You can get more information by performing a spatial join between the Hospitals and ZIP Codes layers.

  • Right-click Hospitals and click Joins and Relates > Join.
  • In the dialog box, choose to join data from another layer based on spatial location.
  • Choose ZIP Codes in the drop-down list of layers, specify the output feature class name and location, and click OK.

The output of the spatial join is a new point layer that contains all the hospital features plus the attributes of the ZIP Code each facility falls within. The ZIP field contains the five-digit ZIP Code in which the hospital is located, and the PO_NAME field contains the post office name (corresponds to the city name) for that ZIP Code. The POP07_SQMI field shows the population density associated with each hospital's ZIP Code.Click to enlarge

Sorting the PO_NAME field reveals that multiple hospitals are located in some ZIP Codes.

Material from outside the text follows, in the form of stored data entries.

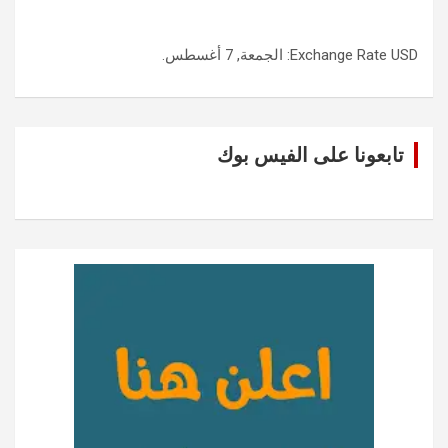
USD
Exchange Rate
: الجمعة, 7 أغسطس.
تابعونا على الفيس بوك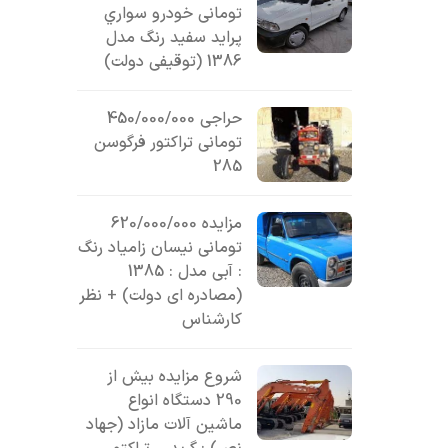
تومانی خودرو سواري
پرايد سفيد رنگ مدل
1386 (توقیفی دولت)
حراجی 450/000/000
تومانی تراکتور فرگوسن
285
مزایده 620/000/000
تومانی نیسان زامیاد رنگ
: آبی مدل : 1385
(مصادره ای دولت) + نظر
کارشناس
شروع مزایده بیش از
290 دستگاه انواع
ماشین آلات مازاد (جهاد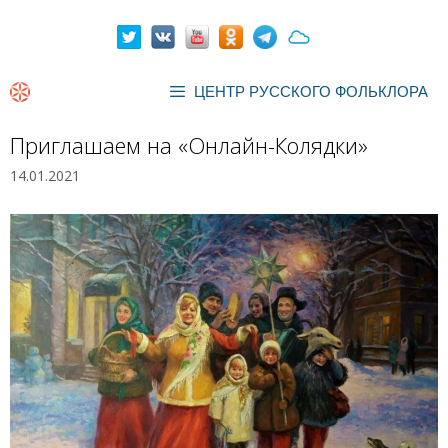
Перейти
к
содержимому
ЦЕНТР РУССКОГО ФОЛЬКЛОРА
Приглашаем на «Онлайн-Колядки»
14.01.2021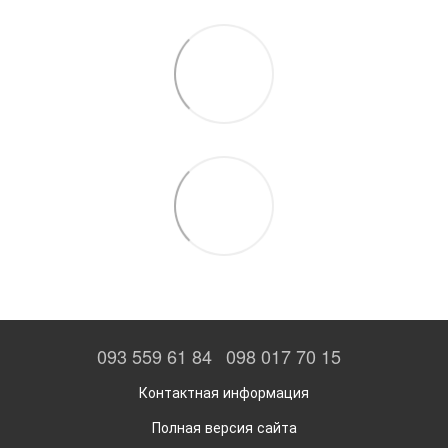
093 559 61 84
098 017 70 15
Контактная информация
Полная версия сайта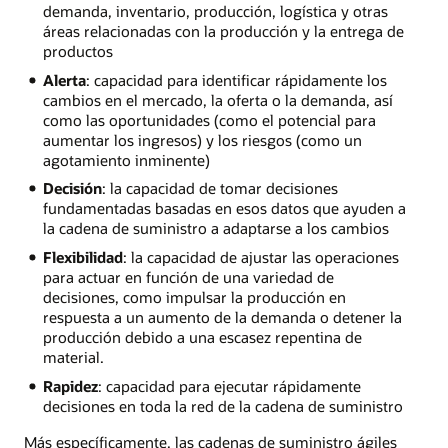
demanda, inventario, producción, logística y otras
áreas relacionadas con la producción y la entrega de
productos
Alerta
: capacidad para identificar rápidamente los
cambios en el mercado, la oferta o la demanda, así
como las oportunidades (como el potencial para
aumentar los ingresos) y los riesgos (como un
agotamiento inminente)
Decisión
: la capacidad de tomar decisiones
fundamentadas basadas en esos datos que ayuden a
la cadena de suministro a adaptarse a los cambios
Flexibilidad
: la capacidad de ajustar las operaciones
para actuar en función de una variedad de
decisiones, como impulsar la producción en
respuesta a un aumento de la demanda o detener la
producción debido a una escasez repentina de
material.
Rapidez
: capacidad para ejecutar rápidamente
decisiones en toda la red de la cadena de suministro
Más específicamente, las cadenas de suministro ágiles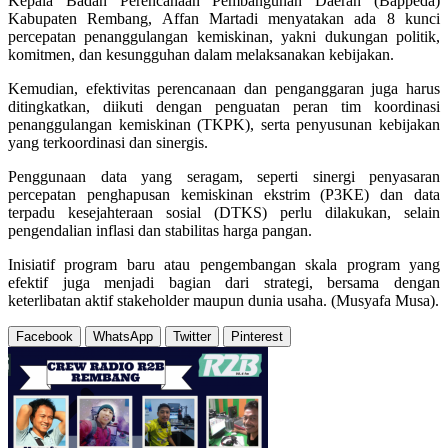
Kepala Badan Perencanaan Pembangunan Daerah (Bappeda)
Kabupaten Rembang, Affan Martadi menyatakan ada 8 kunci
percepatan penanggulangan kemiskinan, yakni dukungan politik,
komitmen, dan kesungguhan dalam melaksanakan kebijakan.
Kemudian, efektivitas perencanaan dan penganggaran juga harus
ditingkatkan, diikuti dengan penguatan peran tim koordinasi
penanggulangan kemiskinan (TKPK), serta penyusunan kebijakan
yang terkoordinasi dan sinergis.
Penggunaan data yang seragam, seperti sinergi penyasaran
percepatan penghapusan kemiskinan ekstrim (P3KE) dan data
terpadu kesejahteraan sosial (DTKS) perlu dilakukan, selain
pengendalian inflasi dan stabilitas harga pangan.
Inisiatif program baru atau pengembangan skala program yang
efektif juga menjadi bagian dari strategi, bersama dengan
keterlibatan aktif stakeholder maupun dunia usaha. (Musyafa Musa).
Facebook
WhatsApp
Twitter
Pinterest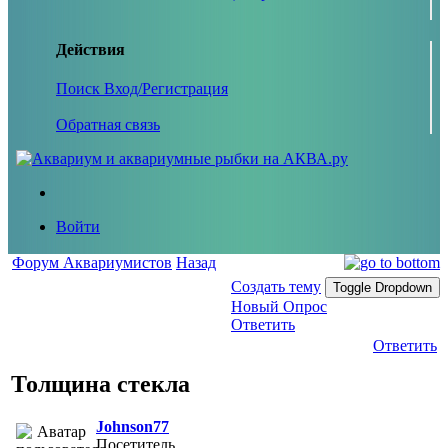
Действия
Поиск
Вход/Регистрация
Обратная связь
Войти
Форум Аквариумистов
Назад
Создать тему
Toggle Dropdown
Новый Опрос
Ответить
Ответить
Толщина стекла
Johnson77
Посетитель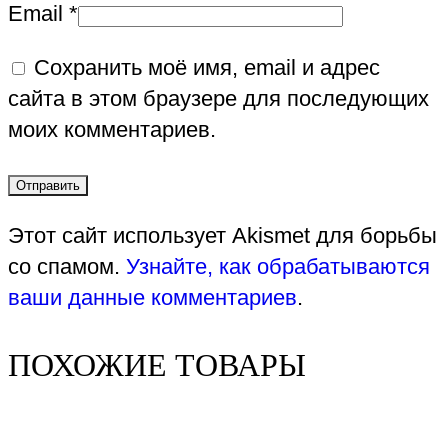
Email
*
Сохранить моё имя, email и адрес
сайта в этом браузере для последующих
моих комментариев.
Этот сайт использует Akismet для борьбы
со спамом.
Узнайте, как обрабатываются
ваши данные комментариев
.
ПОХОЖИЕ ТОВАРЫ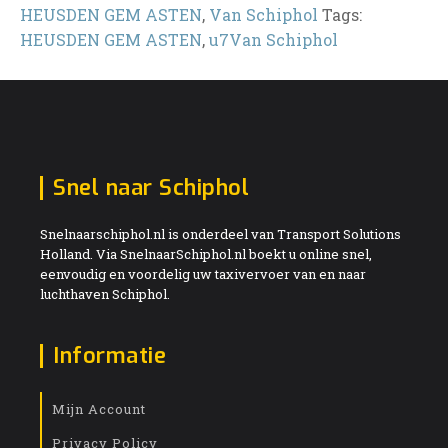
HEUSDEN GEM ASTEN
,
Van Schiphol
Tags:
HEUSDEN GEM ASTEN
,
u7Van Schiphol
Snel naar Schiphol
Snelnaarschiphol.nl is onderdeel van Transport Solutions
Holland. Via SnelnaarSchiphol.nl boekt u online snel,
eenvoudig en voordelig uw taxivervoer van en naar
luchthaven Schiphol.
Informatie
Mijn Account
Privacy Policy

The last step is to summarize the ZIP field. This operation will output a table that contains one record for each ZIP Code that contains a hospital, plus a field containing the count of hospitals within each ZIP Code. You can also choose to output statistics for numeric fields (such as POP07_SQMI).

  • In the joined table, right-click the ZIP field and choose Summarize.
  • For summary statistics, check First and Last for NAME (this is the hospital name) and check Average for both POP2007 (total population) and POP07_SQMI.
  • Specify an output location and name, then click OK.
  • Choose to add the result table to the map and open it.

Step 5. Examine and Refine Results

So what information does the summary table provide? Click to enlarge

The Count_ZIP field tells you the number of hospitals in each ZIP Code that contains a hospital. Sorting the POP07_SQMI field reveals that the most densely populated ZIP Codes in general are the ones that have multiple hospitals. Of the 23 ZIP Codes that have less than 2,000 people per square mile, only three have more than one health care facility. All the ZIP Codes that have more than 2,000 people per square mile have at least one health care facility.

The analysis shows that the distribution of health care services is consistent with the distribution of the population within the study area—that is the most facilities are located where the population is most dense. You could refine this analysis by considering the number of patients each facility can serve and other variables of interest. You could also extend the project to analyze whether access to health care services in the low-population areas is adequate. The current map indicates that residents of ZIP Codes with a low population density may have to travel a great distance to reach a hospital.